Venise commémore la création de son ghetto

Dans le plus ancien ghetto d’Europe, créé il y a 500 ans, il ne reste plus qu’une trentaine d’habitants de confession juive.VeniceGhettoThe

Tout a commencé le 29 mars 1516. Ce jour-là, le Sénat décréta que les 700 juifs de la ville de Venise devaient « s’unir » dans un quartier clôturé. Ce quartier fut celui de l’îlot de Cannaregio, situé à quelques encablures de la place Saint-Marc. Auparavant, il avait abrité une fonderie. D’où l’origine du mot « ghetto », une déformation de « geto » qui, en vénitien, se référait aux scories de cuivre.

Au fil des siècles, le ghetto de Venise compta jusqu’à 6 000 habitants : Ashkénazes venus d’Allemagne et d’Europe centrale, Séfarades réfugiés d’Espagne et du Portugal et Levantins expulsés de Constantinople. Le soir, des gardiens chrétiens contrôlaient la fermeture des portes.

Le matin, les juifs devaient attendre le premier coup de la cloche de la basilique Saint-Marc pour sortir. Certains d’entre eux se rendaient alors au marché de Rialto pour leurs activités commerciales : vente d’étoffes, recyclage de vêtements usés, prêt sur gage… D’autres animaient la vie quotidienne de Cannaregio.

Les enfants étudiaient dans les yeshivot

Comme le raconte l’historienne Donatella Calabi, « les enfants étudiaient l’hébreu et la Bible, les sciences et la philosophie dans les yeshivot (écoles rabbiniques, NDLR). Des trésors de littérature biblique, talmudique et kabbalistique sortaient des imprimeries du quartier, parsemé d’ateliers de joaillerie, chapeliers ou couturiers et de boutiques d’aliments casher. »

Le ghetto comptait aussi une grande fabrique de cercueils destinés à voyager, un jour ou l’autre, sur une gondole, en direction de San Nicolò du Lido. Le seul bien immobilier que les juifs de Venise eurent le droit de posséder, jusqu’à l’élimination des portes du ghetto en 1797, après la conquête de la ville par Napoléon (1).
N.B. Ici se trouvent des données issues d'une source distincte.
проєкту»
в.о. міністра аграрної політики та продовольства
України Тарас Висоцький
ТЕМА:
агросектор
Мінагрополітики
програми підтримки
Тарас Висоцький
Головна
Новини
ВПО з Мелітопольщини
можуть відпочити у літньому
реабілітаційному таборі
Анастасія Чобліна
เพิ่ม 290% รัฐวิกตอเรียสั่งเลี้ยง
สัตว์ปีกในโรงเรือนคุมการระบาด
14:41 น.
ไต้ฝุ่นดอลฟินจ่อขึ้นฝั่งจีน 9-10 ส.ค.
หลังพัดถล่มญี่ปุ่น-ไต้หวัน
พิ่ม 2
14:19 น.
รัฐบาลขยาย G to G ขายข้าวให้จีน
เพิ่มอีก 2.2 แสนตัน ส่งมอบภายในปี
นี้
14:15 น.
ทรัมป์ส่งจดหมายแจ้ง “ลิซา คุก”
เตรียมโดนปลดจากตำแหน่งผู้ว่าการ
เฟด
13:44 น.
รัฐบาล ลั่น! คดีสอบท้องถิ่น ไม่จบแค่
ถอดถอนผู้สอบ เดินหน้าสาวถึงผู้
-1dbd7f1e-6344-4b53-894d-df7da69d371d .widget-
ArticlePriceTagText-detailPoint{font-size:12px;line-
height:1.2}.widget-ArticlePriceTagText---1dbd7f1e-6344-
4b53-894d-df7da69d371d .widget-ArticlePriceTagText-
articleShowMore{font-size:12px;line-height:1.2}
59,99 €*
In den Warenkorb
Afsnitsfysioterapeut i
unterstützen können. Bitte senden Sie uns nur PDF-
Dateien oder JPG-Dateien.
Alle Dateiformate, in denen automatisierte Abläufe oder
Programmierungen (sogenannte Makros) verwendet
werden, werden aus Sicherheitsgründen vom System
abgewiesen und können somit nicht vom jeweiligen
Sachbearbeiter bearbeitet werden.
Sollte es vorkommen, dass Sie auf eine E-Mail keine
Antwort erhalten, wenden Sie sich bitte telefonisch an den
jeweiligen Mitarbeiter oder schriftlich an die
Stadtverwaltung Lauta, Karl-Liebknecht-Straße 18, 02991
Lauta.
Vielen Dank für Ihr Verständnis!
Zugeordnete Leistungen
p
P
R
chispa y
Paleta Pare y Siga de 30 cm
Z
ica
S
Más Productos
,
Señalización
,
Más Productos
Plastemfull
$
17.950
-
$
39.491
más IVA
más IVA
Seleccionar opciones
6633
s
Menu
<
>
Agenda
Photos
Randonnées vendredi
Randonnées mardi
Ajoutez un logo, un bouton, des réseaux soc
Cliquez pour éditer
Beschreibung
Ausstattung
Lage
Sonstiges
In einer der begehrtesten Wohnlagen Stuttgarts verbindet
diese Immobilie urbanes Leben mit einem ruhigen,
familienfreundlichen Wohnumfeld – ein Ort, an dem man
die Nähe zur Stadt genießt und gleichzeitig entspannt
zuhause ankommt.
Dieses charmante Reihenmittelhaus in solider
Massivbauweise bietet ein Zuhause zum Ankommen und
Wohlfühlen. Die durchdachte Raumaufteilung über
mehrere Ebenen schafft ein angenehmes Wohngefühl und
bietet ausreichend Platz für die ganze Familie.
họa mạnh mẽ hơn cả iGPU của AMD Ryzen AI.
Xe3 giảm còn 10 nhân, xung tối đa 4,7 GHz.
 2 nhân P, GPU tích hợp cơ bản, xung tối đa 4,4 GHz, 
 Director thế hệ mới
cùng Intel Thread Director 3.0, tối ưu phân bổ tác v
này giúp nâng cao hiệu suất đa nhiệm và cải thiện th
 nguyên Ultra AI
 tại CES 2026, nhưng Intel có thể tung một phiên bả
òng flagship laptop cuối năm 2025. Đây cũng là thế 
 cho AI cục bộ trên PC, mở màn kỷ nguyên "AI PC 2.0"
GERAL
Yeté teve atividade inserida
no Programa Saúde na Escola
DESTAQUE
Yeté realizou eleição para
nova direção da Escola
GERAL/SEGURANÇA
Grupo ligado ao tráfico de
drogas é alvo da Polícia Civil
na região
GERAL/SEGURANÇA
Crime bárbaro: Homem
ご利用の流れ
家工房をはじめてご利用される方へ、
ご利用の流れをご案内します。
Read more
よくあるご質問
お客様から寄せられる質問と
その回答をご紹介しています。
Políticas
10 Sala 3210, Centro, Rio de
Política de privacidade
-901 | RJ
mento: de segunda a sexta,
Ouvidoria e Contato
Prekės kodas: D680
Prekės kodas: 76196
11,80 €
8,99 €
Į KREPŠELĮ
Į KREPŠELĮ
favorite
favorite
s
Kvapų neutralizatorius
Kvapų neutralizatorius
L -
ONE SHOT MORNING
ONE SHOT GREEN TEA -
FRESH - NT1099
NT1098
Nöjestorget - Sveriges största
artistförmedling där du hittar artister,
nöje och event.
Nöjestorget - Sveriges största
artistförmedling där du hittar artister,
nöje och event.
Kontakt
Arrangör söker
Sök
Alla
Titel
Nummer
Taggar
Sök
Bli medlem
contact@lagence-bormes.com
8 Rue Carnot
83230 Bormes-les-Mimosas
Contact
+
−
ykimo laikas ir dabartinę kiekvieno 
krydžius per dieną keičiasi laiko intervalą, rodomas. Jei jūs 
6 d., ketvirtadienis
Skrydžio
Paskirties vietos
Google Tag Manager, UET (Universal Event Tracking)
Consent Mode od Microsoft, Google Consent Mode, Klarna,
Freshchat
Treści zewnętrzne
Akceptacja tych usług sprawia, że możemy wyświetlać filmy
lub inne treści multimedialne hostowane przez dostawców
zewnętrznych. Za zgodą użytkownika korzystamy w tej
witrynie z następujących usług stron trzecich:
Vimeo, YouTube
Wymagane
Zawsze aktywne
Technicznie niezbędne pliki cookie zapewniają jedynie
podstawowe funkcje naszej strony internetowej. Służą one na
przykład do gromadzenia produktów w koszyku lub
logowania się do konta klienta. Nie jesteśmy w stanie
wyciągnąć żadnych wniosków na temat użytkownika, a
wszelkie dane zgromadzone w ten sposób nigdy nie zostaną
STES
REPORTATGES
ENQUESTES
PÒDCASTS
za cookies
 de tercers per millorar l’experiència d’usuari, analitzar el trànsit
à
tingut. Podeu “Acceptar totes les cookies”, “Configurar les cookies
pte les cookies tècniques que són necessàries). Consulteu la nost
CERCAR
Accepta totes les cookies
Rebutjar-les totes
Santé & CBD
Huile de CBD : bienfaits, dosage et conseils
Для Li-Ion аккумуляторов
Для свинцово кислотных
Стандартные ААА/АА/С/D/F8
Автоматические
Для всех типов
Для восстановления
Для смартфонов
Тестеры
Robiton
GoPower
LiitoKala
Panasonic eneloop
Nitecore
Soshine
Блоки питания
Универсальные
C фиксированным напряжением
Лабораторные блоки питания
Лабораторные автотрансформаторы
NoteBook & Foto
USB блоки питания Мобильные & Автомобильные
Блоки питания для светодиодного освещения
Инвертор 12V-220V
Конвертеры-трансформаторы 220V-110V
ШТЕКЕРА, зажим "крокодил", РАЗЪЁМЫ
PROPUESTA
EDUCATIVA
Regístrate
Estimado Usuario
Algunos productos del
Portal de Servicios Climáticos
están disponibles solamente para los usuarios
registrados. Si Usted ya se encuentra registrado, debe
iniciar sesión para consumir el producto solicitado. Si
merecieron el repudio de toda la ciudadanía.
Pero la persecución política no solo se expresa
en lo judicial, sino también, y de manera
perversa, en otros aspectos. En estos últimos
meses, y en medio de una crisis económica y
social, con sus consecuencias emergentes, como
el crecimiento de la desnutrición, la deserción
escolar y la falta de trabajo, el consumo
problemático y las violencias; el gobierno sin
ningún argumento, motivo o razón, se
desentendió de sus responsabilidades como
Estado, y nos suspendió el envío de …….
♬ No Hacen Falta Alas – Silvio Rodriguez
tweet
« Le ghetto de Venise fut le premier cas de ségrégation d’une communauté identifiée sur une base religieuse et non pas géographique. Mais les événements culturels et artistiques organisés rappellent qu’il fut aussi un exemple de grande tradition culturelle, intellectuelle et religieuse », fait valoir le président des communautés juives d’Italie, Renzo Gattegna. Ils ne sont plus qu’une trentaine d’habitants de confession juive dans le ghetto parmi les 500 qui vivent aujourd’hui dans la cité des Doges.

Une grande exposition au Palais des Doges

Pour sa part, le professeur Shaul Bassi, coordinateur du Comité « Les 500 ans du ghetto de Venise », explique que « ces neuf mois de commémoration sont une invitation à réfléchir sur cinq siècles d’histoire liée au concept de ghetto, y compris les ghettos physiques, mentaux et sociologiques de notre époque ». Et de préciser : « Toutes les initiatives ont un point en commun : montrer comment les communautés juives en Italie ont su garder leur identité et lancer un message de paix. »

Une grande exposition intitulée « Venise, les juifs et l’Europe »(2) se tiendra au Palais des Doges. Les touristes pourront aussi s’inscrire à des parcours socioculturels qui intègrent à la visite du ghetto une initiation à la culture et à la cuisine juives. Autre rendez-vous très attendu : les six représentations du Marchand de Venise de Shakespeare (du 26 au 31 juillet) sur la place centrale du ghetto. Exactement à l’endroit où l’intrigue se déroule. Pour cultiver le sens de la mémoire, une récolte de fonds lancée par le Comité américain pour la sauvegarde de Venise servira à restaurer le musée hébraïque et trois des cinq synagogues du ghetto.

Anne Le Nir

(1) Après Napoléon, les Autrichiens ont rétabli le ghetto qui n’a été définitivement aboli qu’en 1866. (2) Du 19 juin au 13 novembre 2016.